Even at this great speed MESSENGER is slightly slower than the fastest spacecraft: Helios 2. That spacecraft – launched into a solar orbit on January 15, 1976 – reached a top speed of 157,078 miles per hour (70.220 kilometers per second) relative to the Sun in April of 1976.
Because of MESSENGER’s near-perfect Mercury flyby trajectory on October 6, the mission design and navigation team decided that a trajectory-correction maneuver (TCM) scheduled for October 28 will not be needed. The next maneuver for the mission, scheduled to be carried out in two parts on December 4 and December 8, will re-target the spacecraft for the third and final encounter with Mercury in just under a year on September 29, 2009.
New Color Images of Mercury Available
The MESSENGER Science Team has released five new images from the probe’s second flyby of Mercury. To the human eye, Mercury shows little color variation, especially in comparison with a colorful planet like Earth. But when images taken through many color filters – such as the 11 narrow-band color filters on the Mercury Dual Imaging System’s Wide Angle Camera (WAC) – are used in combination, differences in the properties of Mercury’s surface can create a strikingly colorful view of the innermost planet.
Here are four images of Mercury. The image in the top left is the previously released grayscale monochrome image taken with a single (430 nanometer) WAC filter; the remaining three images are three-color composites, produced by placing the same three WAC filter images with peak sensitivities at 480, 560, and 630 nanometers in the blue, green, and red channels, respectively. Shown here are two color images of Thākur, named for the Bengali poet, novelist, and Nobel laureate influential in the late 19th and early 20th centuries.
In both the optical navigation images and the full-planet WAC approach frame, a bright feature is clearly visible in the northern portion of the crescent-shaped Mercury. This Narrow Angle Camera (NAC) image resolves details of this bright feature, showing that it surrounds a small crater about 30 kilometers (19 miles) in diameter, seen nearly edge on.
This pair of images illustrates the dramatic effect that illumination and viewing geometry (i.e., the angle at which Sunlight strikes the surface, and the angle from which the spacecraft views the surface) has on the appearance of terrain on Mercury. And this NAC image, taken about 85 minutes after MESSENGER’s closest approach during the mission’s second Mercury flyby, shows a view of Astrolabe Rupes, named for the ship of the French explorer Jules Dumont d’Urville. Rupes is the Latin word for cliff.

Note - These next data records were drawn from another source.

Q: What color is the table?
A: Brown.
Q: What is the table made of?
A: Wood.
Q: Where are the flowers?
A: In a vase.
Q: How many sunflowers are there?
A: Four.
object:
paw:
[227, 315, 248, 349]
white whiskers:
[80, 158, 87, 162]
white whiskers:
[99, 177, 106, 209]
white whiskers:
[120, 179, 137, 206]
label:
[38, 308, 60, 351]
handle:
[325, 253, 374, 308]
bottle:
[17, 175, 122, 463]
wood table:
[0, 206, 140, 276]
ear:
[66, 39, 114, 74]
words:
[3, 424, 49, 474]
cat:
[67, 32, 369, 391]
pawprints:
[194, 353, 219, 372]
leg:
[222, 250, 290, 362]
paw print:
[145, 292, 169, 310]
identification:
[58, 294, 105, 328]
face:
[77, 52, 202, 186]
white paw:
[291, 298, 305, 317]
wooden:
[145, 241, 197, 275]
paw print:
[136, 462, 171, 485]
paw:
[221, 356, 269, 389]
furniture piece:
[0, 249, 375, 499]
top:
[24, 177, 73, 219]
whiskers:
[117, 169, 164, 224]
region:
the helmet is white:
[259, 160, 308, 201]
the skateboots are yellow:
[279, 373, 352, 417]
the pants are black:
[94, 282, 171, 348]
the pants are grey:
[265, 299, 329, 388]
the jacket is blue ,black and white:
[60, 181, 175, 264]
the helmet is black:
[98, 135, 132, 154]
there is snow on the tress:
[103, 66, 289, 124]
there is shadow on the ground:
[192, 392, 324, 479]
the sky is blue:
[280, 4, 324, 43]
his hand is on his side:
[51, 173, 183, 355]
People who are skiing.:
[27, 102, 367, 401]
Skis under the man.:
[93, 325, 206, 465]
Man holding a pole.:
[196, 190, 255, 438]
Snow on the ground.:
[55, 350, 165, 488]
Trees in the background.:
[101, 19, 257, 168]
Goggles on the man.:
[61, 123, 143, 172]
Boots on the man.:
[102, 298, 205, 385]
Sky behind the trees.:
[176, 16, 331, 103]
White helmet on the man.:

Additional information and features from this encounter will be available online at http://messenger.jhuapl.edu/mer_flyby2.html, so check back frequently to see the latest released images and science results!
MESSENGER (MErcury Surface, Space ENvironment, GEochemistry, and Ranging) is a NASA-sponsored scientific investigation of the planet Mercury and the first space mission designed to orbit the planet closest to the Sun. The MESSENGER spacecraft launched on August 3, 2004, and after flybys of Earth, Venus, and Mercury will start a yearlong study of its target planet in March 2011. Dr. Sean C. Solomon, of the Carnegie Institution of Washington, leads the mission as Principal Investigator. The Johns Hopkins University Applied Physics Laboratory built and operates the MESSENGER spacecraft and manages this Discovery-class mission for NASA.